J Allergy Clin Immunol. 2013 Apr;131(4):1109-16, 1116.e1-6. doi: 10.1016/j.jaci.2013.01.017. Epub 2013 Feb 27.
Epidemiological evidence has shown that pediatric food allergy is more prevalent in regions further from the equator, suggesting that vitamin D insufficiency may play a role in this disease.
To investigate the role of vitamin D status in infantile food allergy.
A population sample of 5276 one-year-old infants underwent skin prick testing to peanut, egg, sesame, and cow's milk or shrimp. All those with a detectable wheal and a random sample of participants with negative skin prick test results attended a hospital-based food challenge clinic. Blood samples were available for 577 infants (344 with challenge-proven food allergy, 74 sensitized but tolerant to food challenge, 159 negative on skin prick test and food challenge). Serum 25-hydroxyvitamin D levels were measured by using liquid chromatography tandem mass spectrometry. Associations between serum 25-hydroxyvitamin D and food allergy were examined by using multiple logistic regression, adjusting for potential risk and confounding factors.
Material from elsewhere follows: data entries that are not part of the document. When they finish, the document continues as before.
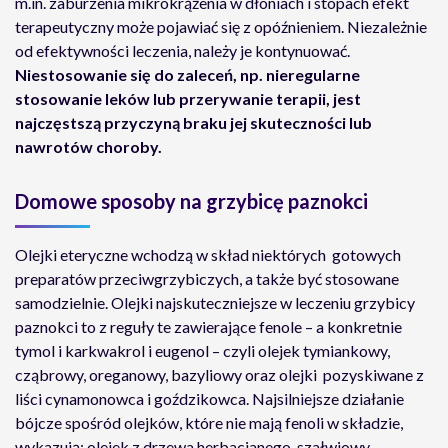
m.in. zaburzenia mikrokrążenia w dłoniach i stopach efekt
terapeutyczny może pojawiać się z opóźnieniem. Niezależnie
od efektywności leczenia, należy je kontynuować.
Niestosowanie się do zaleceń, np. nieregularne
stosowanie leków lub przerywanie terapii, jest
najczęstszą przyczyną braku jej skuteczności lub
nawrotów choroby.
Domowe sposoby na grzybicę paznokci
Olejki eteryczne wchodzą w skład niektórych gotowych
preparatów przeciwgrzybiczych, a także być stosowane
samodzielnie. Olejki najskuteczniejsze w leczeniu grzybicy
paznokci to z reguły te zawierające fenole – a konkretnie
tymol i karkwakrol i eugenol – czyli olejek tymiankowy,
cząbrowy, oreganowy, bazyliowy oraz olejki pozyskiwane z
liści cynamonowca i goździkowca. Najsilniejsze działanie
bójcze spośród olejków, które nie mają fenoli w składzie,
wykazują: olejek z drzewa herbacianego, szałwiowy,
Infants of Australian-born parents, but not of parents born overseas, with vitamin D insufficiency (≤50 nmol/L) were more likely to be peanut (adjusted odds ratio [aOR], 11.51; 95% CI, 2.01-65.79; P=.006) and/or egg (aOR, 3.79; 95% CI, 1.19-12.08; P=.025) allergic than were those with adequate vitamin D levels independent of eczema status. Among those with Australian-born parents, infants with vitamin D insufficiency were more likely to have multiple food allergies (≥2) rather than a single food allergy (aOR, 10.48; 95% CI, 1.60-68.61 vs aOR, 1.82; 95% CI, 0.38-8.77, respectively).
These results provide the first direct evidence that vitamin D sufficiency may be an important protective factor for food allergy in the first year of life.
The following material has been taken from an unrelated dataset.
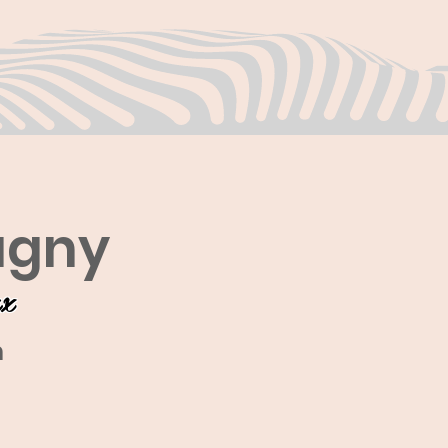
agny
ux
m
流行病学证据表明,离赤道越远的地区,儿科食物过敏越普遍,这表明维生素 D 不足可能在这种疾病中起作用。
研究维生素 D 状态在婴儿食物过敏中的作用。
对 5276 名一岁婴儿进行了花生、鸡蛋、芝麻、牛奶或虾的皮肤点刺试验。所有皮试阳性且有记录的婴儿和随机抽取的皮试阴性但食物挑战阳性的婴儿参加了以医院为基础的食物挑战门诊。577 名婴儿的血样可供分析(344 名食物挑战阳性的食物过敏婴儿、74 名食物挑战阳性但耐受的致敏婴儿、159 名皮试和食物挑战均阴性的婴儿)。采用液相色谱串联质谱法检测血清 25-羟维生素 D 水平。采用多因素 logistic 回归分析维生素 D 与食物过敏的相关性,调整潜在的风险和混杂因素。
维生素 D 不足(≤50 nmol/L)的澳裔父母所生婴儿比维生素 D 充足的澳裔父母所生婴儿更有可能发生花生(调整优势比[aOR],11.51;95%置信区间[CI],2.01-65.79;P=.006)和/或鸡蛋过敏(aOR,3.79;95% CI,1.19-12.08;P=.025),且不论湿疹状态如何。在澳裔父母所生的婴儿中,维生素 D 不足的婴儿更有可能发生多种食物过敏(≥2 种)而不是单一食物过敏(aOR,10.48;95% CI,1.60-68.61 比 aOR,1.82;95% CI,0.38-8.77)。
这些结果首次直接证明,维生素 D 充足可能是婴儿期食物过敏的一个重要保护因素。